Once the ewww factor subsided I began to realise that in the scheme of things it could have been far, far worse. Relatively little breakage, few permanent scars, just a lot of human dirt and an atmosphere of profound lack of care. Genuinely traumatic to come home to, but mostly fixable.

The boys, like me, spent the first couple of days dismayed and disorientated; the house looked and smelt and felt all wrong, it wouldn’t stop raining and their mother was in no state to help cosy them back into a sense of home. Black fungus floating in their bath water; mouse shit on the kitchen benches: they weren’t even allowed to touch anything until the cleaners came two days later.

There was the culture shock of the city – people! cars! noise! billboards! everyone in the supermarket so beautiful and well dressed! – and the climate shock of the north – trees! birds! warm sweaty rain! the smell of the sea! We all struggled with a profound sense of displacement: where was home, exactly? Not there, not here, not yet.

But by the time Hapless arrived four days later the boys had discovered some of the old and new joys of the property – the tyre swing, the gutterboard, the excellent tree they’re now big enough to climb, the bit of sloping footpath perfect for skateboarding injuries – and the proximity of the park with its creek and playground and cricket nets. With their new independence of spirit, knowing now what Kiwi kids’ neighbourhoods can and should be like, they’re busily acquainting themselves with the families within dropping-in distance. Subject to the permanent parental anxieties about roads, they’re carving out a little patch of turf that they can rule they way they ruled Charles Court.

For me, it’s getting used to being surrounded again by socially kindred people – delightful, and exhausting – and that fact the pace of life is instantly, inevitably ratcheted up.

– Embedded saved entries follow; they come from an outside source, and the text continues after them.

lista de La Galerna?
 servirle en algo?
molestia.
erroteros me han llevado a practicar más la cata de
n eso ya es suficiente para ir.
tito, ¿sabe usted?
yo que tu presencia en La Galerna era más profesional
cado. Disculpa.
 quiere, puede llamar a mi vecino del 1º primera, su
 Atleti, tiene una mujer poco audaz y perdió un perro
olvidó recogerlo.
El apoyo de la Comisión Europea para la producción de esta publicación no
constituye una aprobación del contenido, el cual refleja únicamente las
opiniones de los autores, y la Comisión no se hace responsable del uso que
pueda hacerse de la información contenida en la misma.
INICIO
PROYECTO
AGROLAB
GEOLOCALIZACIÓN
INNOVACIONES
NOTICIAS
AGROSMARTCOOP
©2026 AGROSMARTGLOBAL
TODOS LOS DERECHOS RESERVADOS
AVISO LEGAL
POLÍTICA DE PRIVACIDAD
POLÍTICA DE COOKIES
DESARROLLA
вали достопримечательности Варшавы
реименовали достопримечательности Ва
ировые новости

So many people to see, places to go, interesting things happening all the time. And the house: this dear, sweet, impractical, not entirely comfortable house, where natural light is scarce and cupboard space scarcer, where nothing is ever done by stealth, where every footstep, every drawer opening or door closing, every wrenched squeaky window movement is heard from one end of the place to the other. It’s good, though, to have the chance to start over here, to decide to keep some stuff packed away, to try and streamline some of the imperfect household systems and solve some of the storage conundrums.

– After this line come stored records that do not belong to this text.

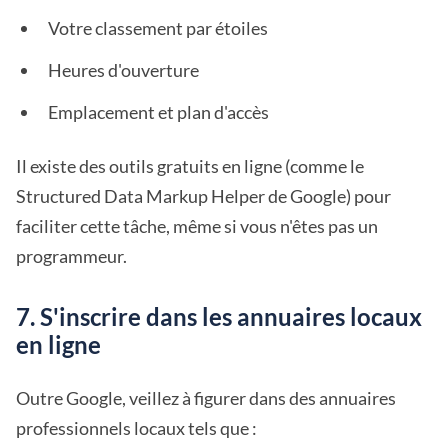
Votre classement par étoiles
Heures d'ouverture
Emplacement et plan d'accès
Il existe des outils gratuits en ligne (comme le
Structured Data Markup Helper de Google) pour
faciliter cette tâche, même si vous n'êtes pas un
programmeur.
7. S'inscrire dans les annuaires locaux
en ligne
Outre Google, veillez à figurer dans des annuaires
professionnels locaux tels que :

I suspect that I’m just getting too old for ‘character’, in the way that the fun of flatting was eventually outweighed in my twenties by the daily compromises and dissatisfactions of sharing my home space with randoms. But the fact is we’ll be here at least until the kids finish school; and for now, I know I’ll be much happier living with a mild degree of shabbiness and chaos than working my arse off to pay for the alternative. In the meantime, there’s something appropriate about the juxtaposition of mildew and creativity. I would not, after all, want all the good stories sanitised out of me.